Type hinting is a technique in Python that allows developers to annotate the types of variables, functions, and methods in their code. This is done using the typing module and is called type hinting or type annotation. Type hinting does not change the way the code is executed, but it provides type information that can be used by static type checkers to catch type errors before the code is run.
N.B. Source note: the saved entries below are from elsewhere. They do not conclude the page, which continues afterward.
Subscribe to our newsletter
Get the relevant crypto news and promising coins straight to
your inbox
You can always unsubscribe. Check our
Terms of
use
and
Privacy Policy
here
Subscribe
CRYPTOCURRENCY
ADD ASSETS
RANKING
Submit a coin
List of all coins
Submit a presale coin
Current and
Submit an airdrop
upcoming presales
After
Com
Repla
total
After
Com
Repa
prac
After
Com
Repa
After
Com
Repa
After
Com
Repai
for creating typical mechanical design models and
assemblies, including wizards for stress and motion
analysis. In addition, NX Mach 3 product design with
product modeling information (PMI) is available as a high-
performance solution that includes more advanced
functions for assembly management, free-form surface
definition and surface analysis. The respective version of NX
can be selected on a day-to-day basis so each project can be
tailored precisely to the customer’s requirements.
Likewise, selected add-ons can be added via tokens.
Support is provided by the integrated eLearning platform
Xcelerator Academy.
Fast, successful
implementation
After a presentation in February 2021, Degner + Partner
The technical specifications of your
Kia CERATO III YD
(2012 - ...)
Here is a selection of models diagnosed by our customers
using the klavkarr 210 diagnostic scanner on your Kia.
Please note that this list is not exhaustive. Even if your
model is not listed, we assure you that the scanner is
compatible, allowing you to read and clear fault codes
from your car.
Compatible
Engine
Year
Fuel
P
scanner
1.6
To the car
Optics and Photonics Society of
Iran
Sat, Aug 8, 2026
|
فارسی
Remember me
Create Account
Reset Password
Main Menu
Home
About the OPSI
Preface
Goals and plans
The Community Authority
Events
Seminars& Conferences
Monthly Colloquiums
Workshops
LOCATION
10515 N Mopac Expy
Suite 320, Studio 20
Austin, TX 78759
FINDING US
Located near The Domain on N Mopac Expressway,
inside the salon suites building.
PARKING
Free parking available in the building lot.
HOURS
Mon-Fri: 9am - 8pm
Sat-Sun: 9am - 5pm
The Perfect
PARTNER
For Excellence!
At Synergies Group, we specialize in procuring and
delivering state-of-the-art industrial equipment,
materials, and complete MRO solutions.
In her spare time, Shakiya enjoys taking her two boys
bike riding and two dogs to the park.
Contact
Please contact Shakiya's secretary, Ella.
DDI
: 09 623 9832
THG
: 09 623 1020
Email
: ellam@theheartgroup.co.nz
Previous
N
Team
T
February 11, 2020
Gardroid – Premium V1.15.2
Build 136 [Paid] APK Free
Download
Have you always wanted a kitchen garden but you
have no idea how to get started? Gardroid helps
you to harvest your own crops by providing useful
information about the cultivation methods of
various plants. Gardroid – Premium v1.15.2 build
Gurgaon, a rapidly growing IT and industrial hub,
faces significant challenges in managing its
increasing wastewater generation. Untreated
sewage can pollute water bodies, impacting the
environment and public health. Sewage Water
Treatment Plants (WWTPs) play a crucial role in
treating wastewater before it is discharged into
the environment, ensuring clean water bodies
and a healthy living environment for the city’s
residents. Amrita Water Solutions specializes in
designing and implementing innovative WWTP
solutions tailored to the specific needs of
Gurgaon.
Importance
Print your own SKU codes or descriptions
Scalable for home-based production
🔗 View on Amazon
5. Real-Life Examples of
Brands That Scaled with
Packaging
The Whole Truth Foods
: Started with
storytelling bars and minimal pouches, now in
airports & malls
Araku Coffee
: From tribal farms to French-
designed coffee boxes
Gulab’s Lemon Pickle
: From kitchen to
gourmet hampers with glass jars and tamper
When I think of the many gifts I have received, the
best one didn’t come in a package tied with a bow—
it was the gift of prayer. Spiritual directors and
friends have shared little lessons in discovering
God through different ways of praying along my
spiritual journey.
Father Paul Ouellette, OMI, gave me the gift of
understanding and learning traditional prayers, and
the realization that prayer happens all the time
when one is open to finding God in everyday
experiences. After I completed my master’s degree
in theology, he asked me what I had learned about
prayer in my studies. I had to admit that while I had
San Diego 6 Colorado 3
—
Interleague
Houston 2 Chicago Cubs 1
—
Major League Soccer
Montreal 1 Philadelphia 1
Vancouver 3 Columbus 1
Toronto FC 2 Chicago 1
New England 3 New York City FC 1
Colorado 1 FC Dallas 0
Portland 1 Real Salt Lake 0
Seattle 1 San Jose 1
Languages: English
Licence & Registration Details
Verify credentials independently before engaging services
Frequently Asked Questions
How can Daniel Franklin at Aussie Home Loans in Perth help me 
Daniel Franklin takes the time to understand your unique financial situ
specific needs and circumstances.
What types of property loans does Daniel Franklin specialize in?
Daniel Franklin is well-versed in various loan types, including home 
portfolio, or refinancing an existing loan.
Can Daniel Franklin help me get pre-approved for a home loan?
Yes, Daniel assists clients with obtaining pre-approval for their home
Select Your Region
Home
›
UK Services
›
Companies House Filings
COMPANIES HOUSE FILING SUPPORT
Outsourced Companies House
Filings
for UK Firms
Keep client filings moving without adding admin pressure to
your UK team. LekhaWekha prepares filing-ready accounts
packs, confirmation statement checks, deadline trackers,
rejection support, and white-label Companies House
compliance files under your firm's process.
It also helps other developers understand the expected types of variables and arguments when reading the code.

Here is an example of typed and untyped Python code for a simple function that takes an integer and returns its square:

# Untyped version

def square(n):
    return n ** 2

print(square(2))  # Output: 4
print(square("2"))  # Output: "22"
# Typed version

from typing import TypeVar, Callable

T = TypeVar("T", int, float)

def square(n: T) -> T:
    return n ** 2

print(square(2))  # Output: 4
print(square(2.0))  # Output: 4.0

# This will cause a type error, because the function expects a value of type T (int or float)
print(square("2"))  # Output: TypeError

In the untyped version, the square function can be called with any type of argument, and the returned value will have the same type as the argument. In the typed version, the function is annotated with type hints indicating that it expects an argument of type T (which is a type variable that can be either int or float) and returns a value of the same type. If you try to call the function with a value of a different type, a type error will be raised.

Type hinting can be a more effective way of conveying type information in your code than comments and documentation. This is because type hints are actually part of the code and are checked by static type checkers, whereas comments and documentation are easily ignored or out of date. Type hints are also more concise and easier to read than long blocks of text, making them a more efficient way of conveying information.

In addition, type hints can be used by code editors and IDEs to provide better code completion and error highlighting, which can improve the development experience and make it easier to write and debug code.

Why do you need to know about Typing

In many professional software development environments, knowledge of typing in Python is expected or required. This is because type hinting can help improve the quality and maintainability of code, especially in large codebases.

Static type checkers, like mypy, can use type hinting information to catch type errors before the code is run, which can save time debugging and make it easier to find and fix issues.

In addition, many code editors and IDEs can use type hinting information to provide better code completion, error highlighting, and other features, which can improve the development experience and make it easier to write and debug code.

Besides being a work requirement, typing can generally bring many improvements some of which we already mentioned:

  • Type hints can improve code readability and maintainability by making it easier to understand the expected types of values in a program.
  • Type hints can help catch type-related bugs early in the development process, potentially saving time and effort in the long run.
  • Type hints can improve the accuracy of code completion and documentation in IDEs and other tools.
  • Type hints can make it easier to refactor code, as they can help ensure that the correct types are used in the right places.
  • Type hints can improve the performance of Python programs by allowing the Python interpreter to generate more efficient bytecode.
  • Type hints can be used to create more robust APIs by clearly specifying the expected types of inputs and outputs.
  • Type hints can make it easier to write unit tests, as they can help ensure that the correct types of inputs are being used in tests.
  • Type hints can help document the design of a program, making it easier for other developers to understand and work with the code.
  • Type hints can be used to create more expressive and powerful type systems, such as those found in statically-typed languages.
  • Type hints can be used to enable static type checking, which can further improve code quality and reliability.